▶ [Directions] Copy every line of text from the items below without changing anything, and leave the pictures out of your answer.
──────── Provided information ────────
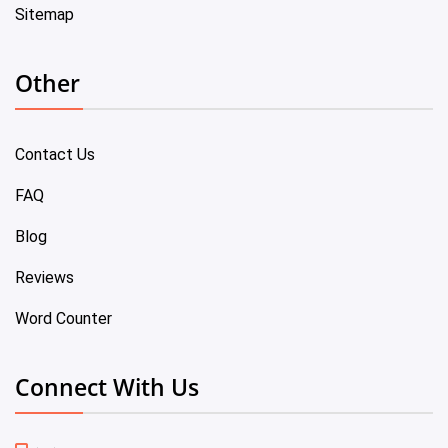
Sitemap
Other
Contact Us
FAQ
Blog
Reviews
Word Counter
Connect With Us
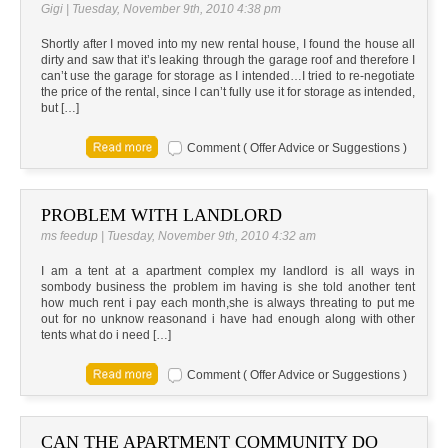
Gigi | Tuesday, November 9th, 2010 4:38 pm
Shortly after I moved into my new rental house, I found the house all
dirty and saw that it’s leaking through the garage roof and therefore I
can’t use the garage for storage as I intended…I tried to re-negotiate
the price of the rental, since I can’t fully use it for storage as intended,
but […]
Comment ( Offer Advice or Suggestions )
PROBLEM WITH LANDLORD
ms feedup | Tuesday, November 9th, 2010 4:32 am
I am a tent at a apartment complex my landlord is all ways in
sombody business the problem im having is she told another tent
how much rent i pay each month,she is always threating to put me
out for no unknow reasonand i have had enough along with other
tents what do i need […]
Comment ( Offer Advice or Suggestions )
CAN THE APARTMENT COMMUNITY DO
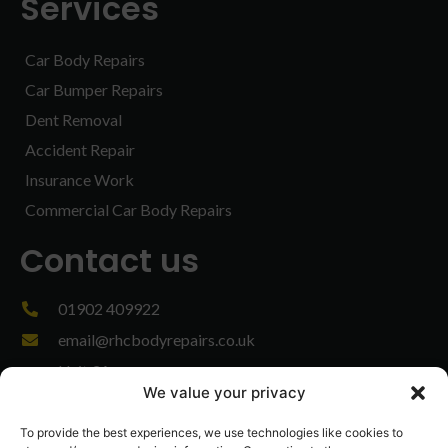
Services
Car Body Repairs
Car Bumper Repairs
Dent Removal
Accident Repair
Insurance Work
Commercial Car Body Repairs
Contact us
01902 409922
email@rhcbodyrepairs.co.uk
Unit 3A,
We value your privacy
Stag Industrial Estate,
Bilston,
To provide the best experiences, we use technologies like cookies to
West Midlands,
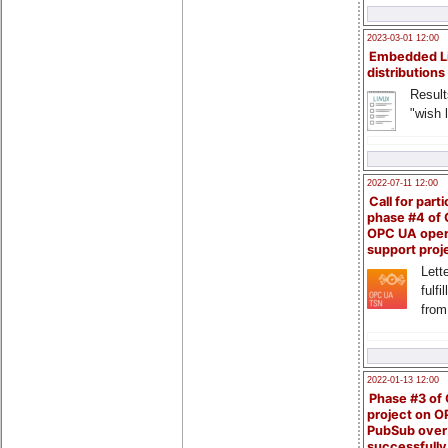
2023-03-01 12:00
Embedded L
distributions
Result
"wish l
2022-07-11 12:00
Call for parti
phase #4 of
OPC UA ope
support proj
Lette
fulfi
from
2022-01-13 12:00
Phase #3 of
project on 
PubSub over
successfull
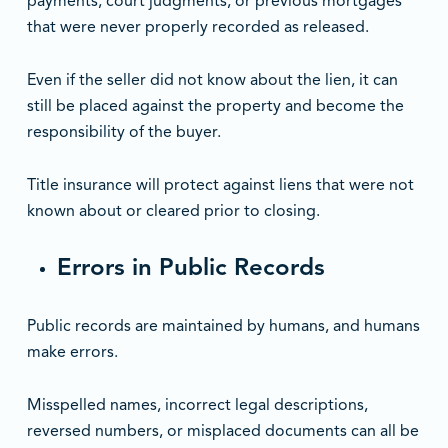
payments, court judgments, or previous mortgages
that were never properly recorded as released.
Even if the seller did not know about the lien, it can
still be placed against the property and become the
responsibility of the buyer.
Title insurance will protect against liens that were not
known about or cleared prior to closing.
Errors in Public Records
Public records are maintained by humans, and humans
make errors.
Misspelled names, incorrect legal descriptions,
reversed numbers, or misplaced documents can all be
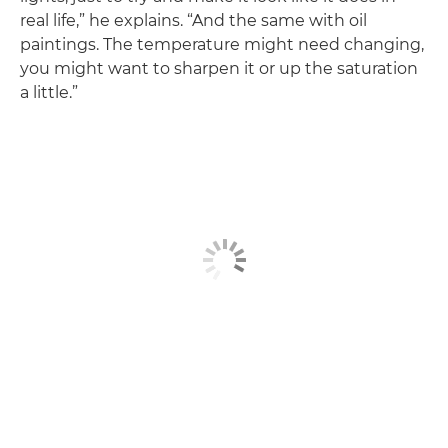
real life,” he explains. “And the same with oil
paintings. The temperature might need changing,
you might want to sharpen it or up the saturation
a little.”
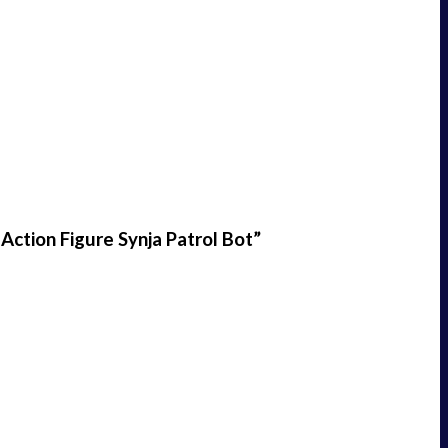
Action Figure Synja Patrol Bot”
────────
▶ [Written response]
Sitemap
Other
Contact Us
FAQ
Blog
Reviews
Word Counter
Connect With Us
Gigi | Tuesday, November 9th, 2010 4:38 pm
Shortly after I moved into my new rental house, I found the house all
dirty and saw that it’s leaking through the garage roof and therefore I
can’t use the garage for storage as I intended…I tried to re-negotiate
the price of the rental, since I can’t fully use it for storage as intended,
but […]
Comment ( Offer Advice or Suggestions )
PROBLEM WITH LANDLORD
ms feedup | Tuesday, November 9th, 2010 4:32 am
I am a tent at a apartment complex my landlord is all ways in
sombody business the problem im having is she told another tent
how much rent i pay each month,she is always threating to put me
out for no unknow reasonand i have had enough along with other
tents what do i need […]
Comment ( Offer Advice or Suggestions )
CAN THE APARTMENT COMMUNITY DO
Services
Car Body Repairs
Car Bumper Repairs
Dent Removal
Accident Repair
Insurance Work
Commercial Car Body Repairs
Contact us
01902 409922
email@rhcbodyrepairs.co.uk
Unit 3A,
We value your privacy
Stag Industrial Estate,
Bilston,
To provide the best experiences, we use technologies like cookies to
West Midlands,
2023-03-01 12:00
Embedded L
distributions
Result
"wish l
2022-07-11 12:00
Call for parti
phase #4 of
OPC UA ope
support proj
Lette
fulfi
from
2022-01-13 12:00
Phase #3 of
project on 
PubSub over
successfull
payments, court judgments, or previous mortgages
that were never properly recorded as released.
Even if the seller did not know about the lien, it can
still be placed against the property and become the
responsibility of the buyer.
Title insurance will protect against liens that were not
known about or cleared prior to closing.
Errors in Public Records
Public records are maintained by humans, and humans
make errors.
Misspelled names, incorrect legal descriptions,
reversed numbers, or misplaced documents can all be
real life,” he explains. “And the same with oil
paintings. The temperature might need changing,
you might want to sharpen it or up the saturation
a little.”
Action Figure Synja Patrol Bot”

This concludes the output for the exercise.